Object modification listings

########

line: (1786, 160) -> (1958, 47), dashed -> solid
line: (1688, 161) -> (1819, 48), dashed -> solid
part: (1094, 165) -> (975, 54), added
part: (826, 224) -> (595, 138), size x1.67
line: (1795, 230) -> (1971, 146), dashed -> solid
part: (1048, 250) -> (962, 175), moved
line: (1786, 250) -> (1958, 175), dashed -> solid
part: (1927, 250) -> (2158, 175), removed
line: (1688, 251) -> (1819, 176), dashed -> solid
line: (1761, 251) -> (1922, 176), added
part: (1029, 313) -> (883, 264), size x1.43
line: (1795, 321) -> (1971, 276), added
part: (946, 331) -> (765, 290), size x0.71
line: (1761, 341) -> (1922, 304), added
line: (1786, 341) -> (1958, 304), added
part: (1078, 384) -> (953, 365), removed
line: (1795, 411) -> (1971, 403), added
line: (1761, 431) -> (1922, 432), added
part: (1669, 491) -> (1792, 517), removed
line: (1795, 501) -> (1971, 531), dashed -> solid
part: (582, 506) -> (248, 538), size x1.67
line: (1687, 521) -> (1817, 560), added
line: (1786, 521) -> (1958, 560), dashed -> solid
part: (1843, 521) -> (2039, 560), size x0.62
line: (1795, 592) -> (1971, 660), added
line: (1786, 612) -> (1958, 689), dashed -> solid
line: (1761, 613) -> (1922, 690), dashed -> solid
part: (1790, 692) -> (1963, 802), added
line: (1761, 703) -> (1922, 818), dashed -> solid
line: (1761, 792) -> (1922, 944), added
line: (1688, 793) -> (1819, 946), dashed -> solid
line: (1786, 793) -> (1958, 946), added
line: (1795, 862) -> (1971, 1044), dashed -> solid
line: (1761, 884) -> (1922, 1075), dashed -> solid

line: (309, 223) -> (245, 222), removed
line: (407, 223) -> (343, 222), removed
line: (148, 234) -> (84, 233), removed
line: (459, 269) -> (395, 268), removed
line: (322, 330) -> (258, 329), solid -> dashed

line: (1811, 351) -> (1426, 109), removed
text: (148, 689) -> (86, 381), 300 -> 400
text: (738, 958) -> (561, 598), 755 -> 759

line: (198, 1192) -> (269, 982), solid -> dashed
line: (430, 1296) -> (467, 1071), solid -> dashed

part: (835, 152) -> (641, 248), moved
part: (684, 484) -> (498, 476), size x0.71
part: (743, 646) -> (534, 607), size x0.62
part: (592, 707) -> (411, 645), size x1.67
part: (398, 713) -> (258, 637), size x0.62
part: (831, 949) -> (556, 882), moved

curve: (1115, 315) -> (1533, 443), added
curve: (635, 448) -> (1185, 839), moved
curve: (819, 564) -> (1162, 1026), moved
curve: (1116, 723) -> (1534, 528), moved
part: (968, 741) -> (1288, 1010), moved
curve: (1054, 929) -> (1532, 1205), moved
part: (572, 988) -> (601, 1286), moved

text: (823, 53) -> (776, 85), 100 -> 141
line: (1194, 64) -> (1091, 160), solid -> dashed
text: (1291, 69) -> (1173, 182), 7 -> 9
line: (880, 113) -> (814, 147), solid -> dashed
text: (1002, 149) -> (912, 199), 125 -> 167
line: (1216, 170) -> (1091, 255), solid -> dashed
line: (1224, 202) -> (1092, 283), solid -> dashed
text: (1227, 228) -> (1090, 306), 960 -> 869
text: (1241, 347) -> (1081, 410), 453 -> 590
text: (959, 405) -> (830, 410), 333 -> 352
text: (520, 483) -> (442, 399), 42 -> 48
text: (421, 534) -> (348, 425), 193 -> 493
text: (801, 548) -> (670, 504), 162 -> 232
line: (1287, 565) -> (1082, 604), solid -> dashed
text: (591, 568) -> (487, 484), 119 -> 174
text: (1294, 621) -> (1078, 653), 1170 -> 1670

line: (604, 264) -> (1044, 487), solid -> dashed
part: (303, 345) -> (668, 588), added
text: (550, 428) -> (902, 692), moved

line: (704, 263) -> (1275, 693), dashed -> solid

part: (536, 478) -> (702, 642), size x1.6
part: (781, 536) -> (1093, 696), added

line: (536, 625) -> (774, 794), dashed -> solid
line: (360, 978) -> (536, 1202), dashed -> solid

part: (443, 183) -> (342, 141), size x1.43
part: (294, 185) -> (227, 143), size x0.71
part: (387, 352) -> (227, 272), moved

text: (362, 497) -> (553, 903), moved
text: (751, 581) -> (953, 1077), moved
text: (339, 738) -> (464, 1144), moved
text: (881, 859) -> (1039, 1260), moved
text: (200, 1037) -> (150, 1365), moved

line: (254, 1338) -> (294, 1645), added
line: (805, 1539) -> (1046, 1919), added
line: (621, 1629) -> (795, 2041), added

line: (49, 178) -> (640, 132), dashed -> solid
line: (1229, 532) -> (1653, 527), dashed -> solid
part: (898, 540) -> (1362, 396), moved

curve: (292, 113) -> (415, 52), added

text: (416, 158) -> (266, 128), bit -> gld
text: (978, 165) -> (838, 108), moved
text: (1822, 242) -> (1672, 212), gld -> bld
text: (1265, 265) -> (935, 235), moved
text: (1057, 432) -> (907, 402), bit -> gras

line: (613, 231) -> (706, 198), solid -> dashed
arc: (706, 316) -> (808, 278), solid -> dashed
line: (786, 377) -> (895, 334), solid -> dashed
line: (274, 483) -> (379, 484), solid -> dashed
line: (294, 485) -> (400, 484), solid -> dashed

########

* PROMPT
Would you print exactly, and only, the lines of the data above from the line with "curve: (1115, 315) -> (1533, 443), added" through the line with "curve: (1054, 929) -> (1532, 1205), moved", inclusive?

* ANSWER BOX
curve: (1115, 315) -> (1533, 443), added
curve: (635, 448) -> (1185, 839), moved
curve: (819, 564) -> (1162, 1026), moved
curve: (1116, 723) -> (1534, 528), moved
part: (968, 741) -> (1288, 1010), moved
curve: (1054, 929) -> (1532, 1205), moved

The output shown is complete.